Scope and Content of Collection
The E. Roderick and Arthur Shipley papers consists primarily of artifacts and documents associated with late nineteenth and early twentieth century life in Anne Arundel County and Baltimore, Maryland. The majority of the collection cannot be precisely dated, but dated material ranges from 1901-1975. The principal component of the collection is E. Roderick Shipley's collection of pickers' checks. These artifacts may have been used as early as the 1880s and continued to be used until the 1930s. Documentation associated with this portion of the collection dates as late as 1975. This portion of the collection also contains documents and miscellaneous material associated with the pickers' checks.
During the period from approximately 1880 to 1930, an economic system based on the production of vegetable and fruit crops for sale in nearby urban centers developed in Anne Arundel County. One aspect of this system was the use of tokens by the farmers or landowners to pay seasonal laborers fro harvesting the crops. These tokens, called pickers' checks, were either exchanged for cash at intervals during the course of the season or were directly exchanged for goods at nearby stores. As an interstate system of paved roads developed in the twentieth century, the prices of crops produced in Anne Arundel County became less competitive in comparison to produce grown in other states. Consequently, the use of pickers' checks was entirely discontinued entirely sometime before World War II.
Documentary materials in the collection indicate that the majority of those engaged to pick crops in Anne Arundel County under this system were immigrants of Polish or other Eastern European descent, who lived south of Pratt Street in the Fells Point neighborhood of East Baltimore. Many of these workers were not fluent in English and were recruited and supervised by a rowboss, who acted as an interpreter and facilitator for the less experienced pickers; in many cases, it appears that the rowbosses exploited this system for their own gain. Women, children, or older people who did not hold other jobs in the city comprised most of this work force.

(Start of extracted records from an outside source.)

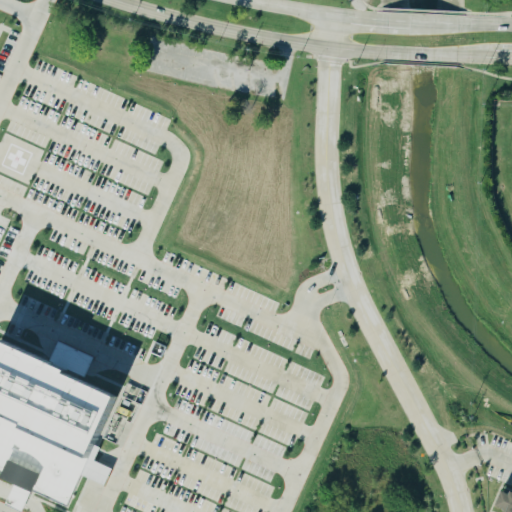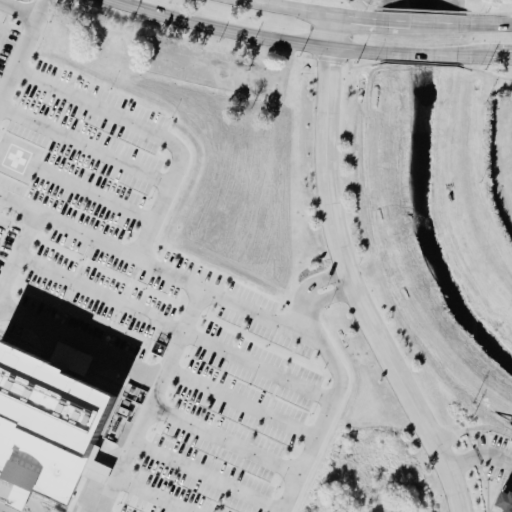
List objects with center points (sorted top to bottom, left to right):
road: (294, 7)
road: (27, 13)
road: (360, 17)
road: (401, 20)
road: (436, 22)
road: (485, 23)
road: (330, 31)
road: (246, 32)
building: (113, 44)
road: (421, 56)
road: (478, 58)
road: (502, 59)
road: (234, 74)
road: (5, 115)
road: (152, 131)
building: (242, 132)
road: (83, 146)
helipad: (17, 158)
road: (97, 195)
road: (159, 271)
road: (349, 291)
road: (177, 325)
road: (79, 343)
road: (148, 401)
road: (240, 403)
building: (49, 422)
building: (55, 428)
road: (222, 442)
road: (477, 456)
road: (206, 476)
road: (150, 494)
road: (20, 498)
building: (508, 503)
road: (251, 511)
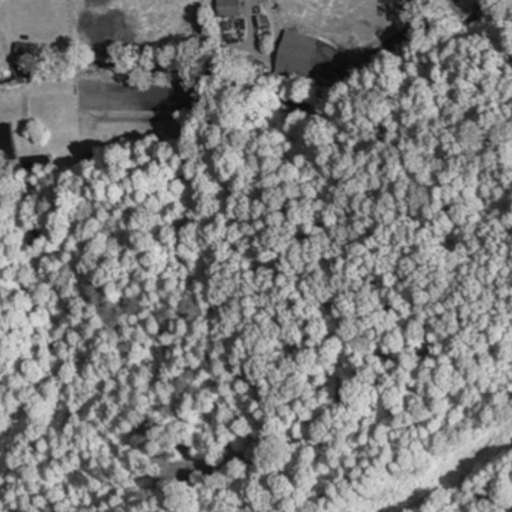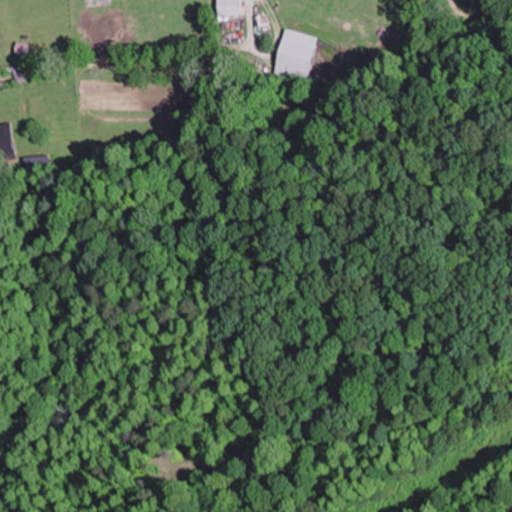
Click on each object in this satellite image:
building: (229, 7)
building: (296, 55)
building: (6, 141)
building: (37, 161)
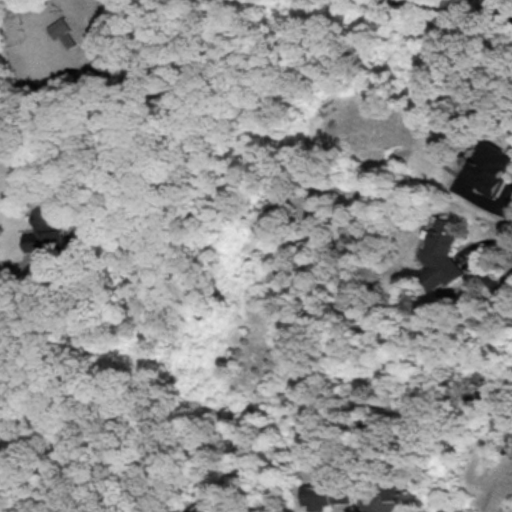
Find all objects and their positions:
road: (480, 13)
building: (61, 30)
building: (496, 166)
building: (46, 230)
building: (446, 254)
road: (511, 317)
building: (330, 494)
building: (204, 507)
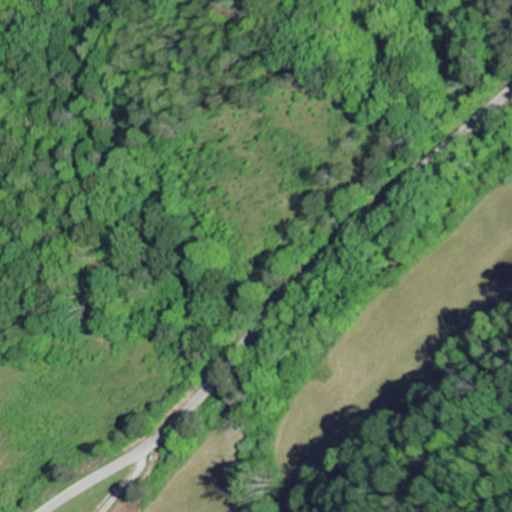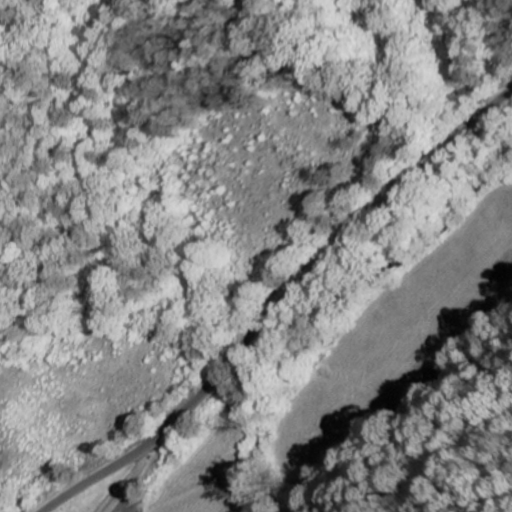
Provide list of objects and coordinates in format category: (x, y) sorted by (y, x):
road: (280, 307)
road: (228, 419)
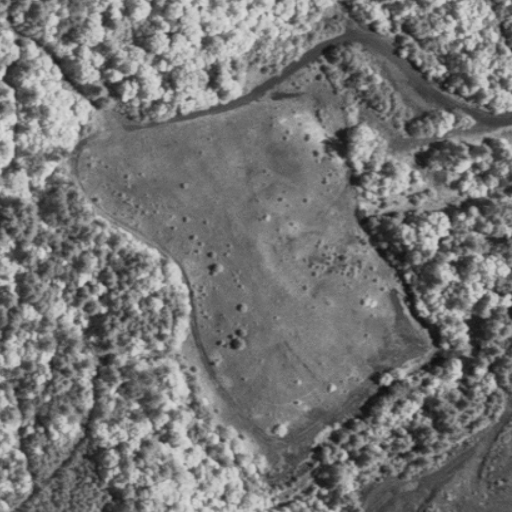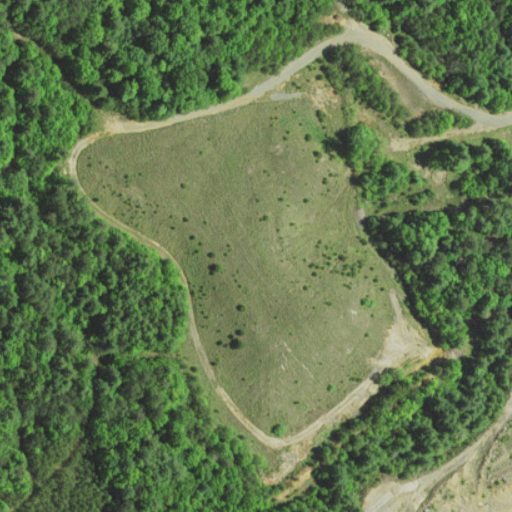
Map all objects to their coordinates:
quarry: (312, 280)
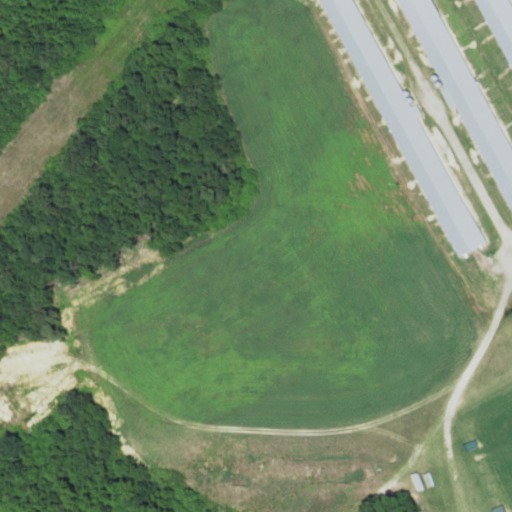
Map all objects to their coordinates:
building: (459, 88)
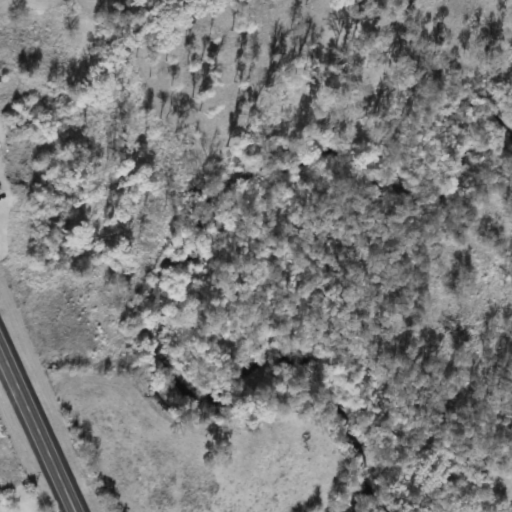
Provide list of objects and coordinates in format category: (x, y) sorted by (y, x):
road: (37, 428)
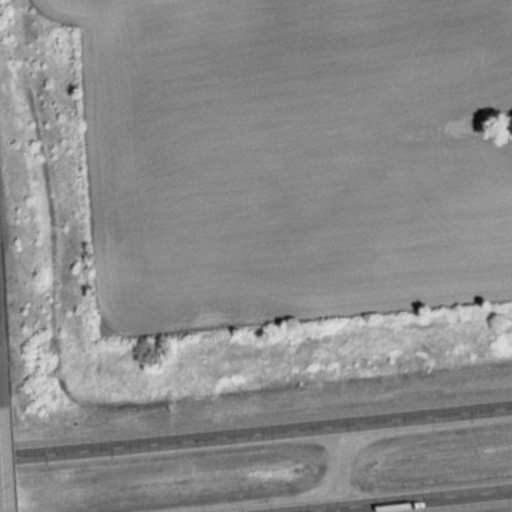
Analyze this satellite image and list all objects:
road: (256, 424)
road: (376, 499)
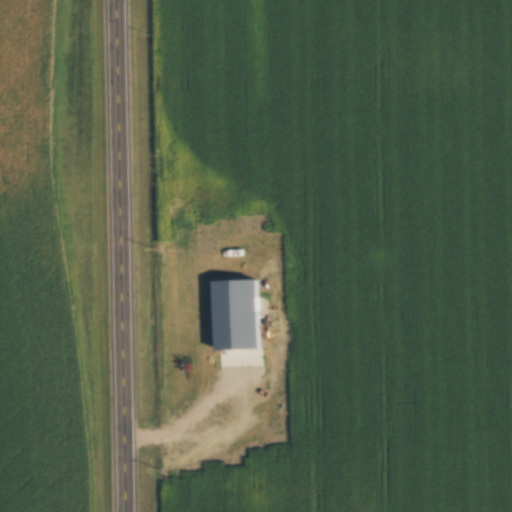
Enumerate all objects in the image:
road: (58, 207)
road: (117, 256)
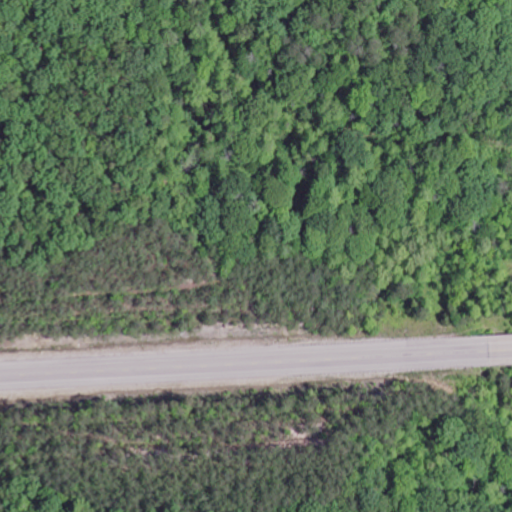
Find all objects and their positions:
road: (500, 350)
road: (244, 364)
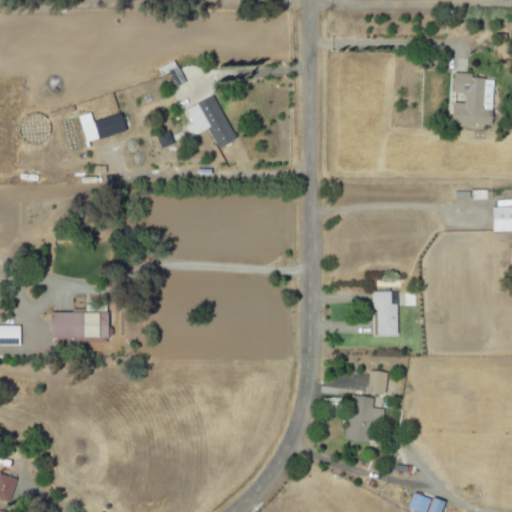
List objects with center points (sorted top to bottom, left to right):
road: (324, 3)
road: (423, 5)
road: (377, 44)
building: (171, 73)
road: (240, 74)
building: (465, 101)
building: (206, 121)
building: (96, 126)
road: (212, 175)
road: (389, 210)
building: (499, 219)
road: (211, 267)
road: (307, 268)
building: (381, 314)
building: (73, 326)
building: (8, 335)
building: (372, 382)
building: (358, 418)
road: (387, 478)
building: (4, 487)
road: (45, 493)
building: (420, 504)
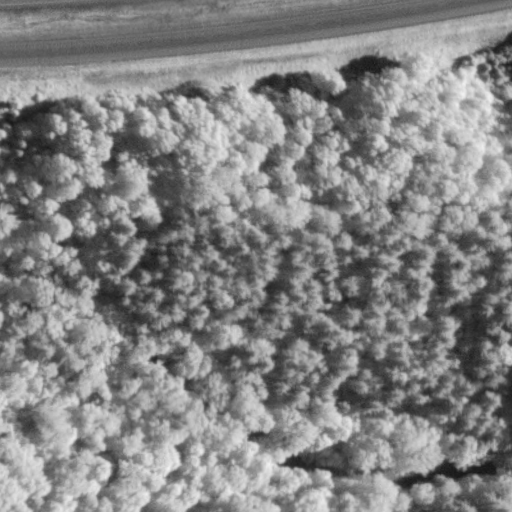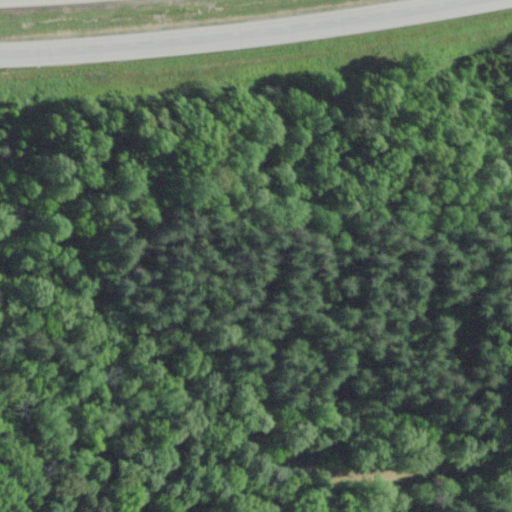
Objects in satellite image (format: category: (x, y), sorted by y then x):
road: (229, 32)
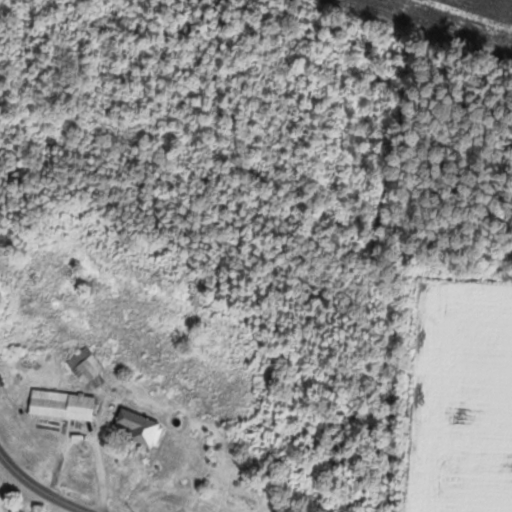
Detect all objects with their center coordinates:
crop: (474, 26)
building: (87, 368)
crop: (461, 399)
building: (63, 405)
building: (142, 427)
road: (41, 486)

The Shipley collection pickers' checks are artifacts of this relationship between Maryland farmers and seasonal workers in the late nineteenth and early twentieth centuries. The documents in the collection interpret this tangible evidence of an economic system that formerly operated in the county. Written both during and after the period in which the checks were used, these notes and articles contain descriptions of the activities with which the checks were associated, recounted from the point of view of the farmers who grew the produce. The ideas and viewpoints of the people who were paid with the checks are not represented in the collection.
The collection also includes historic artifacts other than pickers' checks. These include several farm-related implements, a "magic" lantern with glass slides, buttons, a sleigh bell, and a book stamp. Several are directly associated with the Shipley family, and others are of uncertain or unknown association. In addition, there are several pieces of memorabilia related to Arthur M. Shipley's military service in World War I.
The remaining material in the Shipley Collection consists of ten play bills from the 1901-1902 theater season in Baltimore and 111 photographs. The subjects of the photographs are primarily related to pickers' checks but several images of family members and family homes are also included. Two of these photographs are of probable early twentieth-century origin, and the remainder post-date 1950.